In an attempt to assist states effectively address the situation arising out of Covid-19, the Centre on Wednesday released the May instalment of states' share in Central taxes amounting to over Rs 46,000 crore.
The sanction for May instalment follows release of April instalment last month ahead of schedule as a special dispensation to meet immediate funding needs of the state governments looking to restore economic activity and minimise losses to its citizens due to disruptions caused by lockdowns.
"Finance Ministry has issued sanction orders for Rs 46,038.70 cr today for the May instalment of Devolution of States' Share in Central Taxes & Duties," the Finance Ministry said in a tweet.
"These releases, similar to April releases, have been calculated based on tax receipts projected in Budget 2020-21 & not as per actuals. GoI's prime objective has been protecting States Revenues & meeting their liquidity requirements in their fight against #COVID19 global pandemic," another tweet from the ministry said.
As per a government statement, the highest share of central taxes for May has gone to Uttar Pradesh with a net transfer of Rs 8,255.19 crore. This is followed by Bihar at Rs 4,631.96 crore. West Bengal has got Rs 3,461.65 crore while Madhya Pradesh has got Rs 3,630.60.
Maharashtra share has been lower at Rs 2,824.47 crore. Goa and Sikkim have got the least from central pool of taxes at Rs 177.72 crore and Rs 178.64 crore, respectively.

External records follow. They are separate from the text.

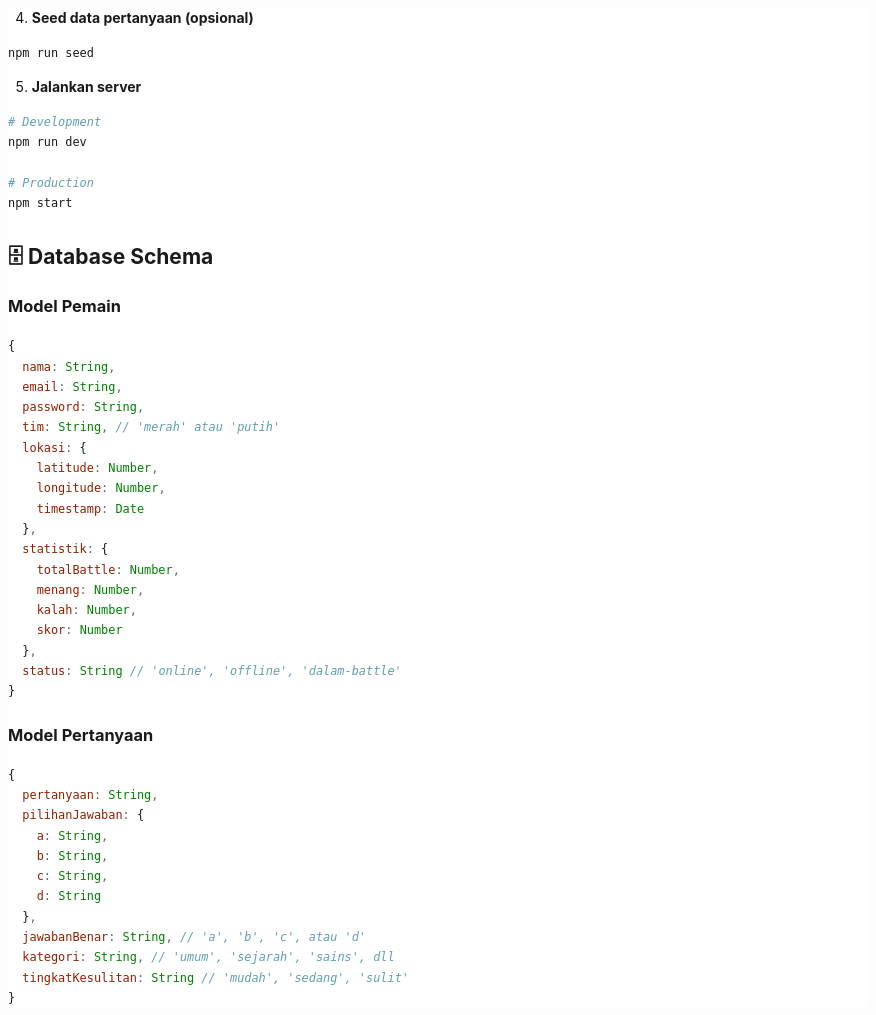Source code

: 4. **Seed data pertanyaan (opsional)**
```bash
npm run seed
```

5. **Jalankan server**
```bash
# Development
npm run dev

# Production
npm start
```

## 🗄️ Database Schema

### Model Pemain
```javascript
{
  nama: String,
  email: String,
  password: String,
  tim: String, // 'merah' atau 'putih'
  lokasi: {
    latitude: Number,
    longitude: Number,
    timestamp: Date
  },
  statistik: {
    totalBattle: Number,
    menang: Number,
    kalah: Number,
    skor: Number
  },
  status: String // 'online', 'offline', 'dalam-battle'
}
```

### Model Pertanyaan
```javascript
{
  pertanyaan: String,
  pilihanJawaban: {
    a: String,
    b: String,
    c: String,
    d: String
  },
  jawabanBenar: String, // 'a', 'b', 'c', atau 'd'
  kategori: String, // 'umum', 'sejarah', 'sains', dll
  tingkatKesulitan: String // 'mudah', 'sedang', 'sulit'
}
```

In its interim report for FY21, the 15th Finance Commission has reduced the share of states in the divisible pool of central taxes by one percentage point to 41 per cent, factoring in the conversion of the erstwhile state of Jammu and Kashmir into two Union territories.
The report, tabled in Parliament in February, has also changed the criteria and weights under which funds are allocated to states.
It assigned 15 per cent weight to the population of a state, down from the 17.5 per cent allocated by the 14th Finance Commission, but raised the weight under demographic performance from 10 per cent to 12.5 per cent.
The FFC report has also introduced "tax effect", for states, with 2.5 per cent weightage, while significantly reducing the weight for income distance from 50 per cent to 45 per cent.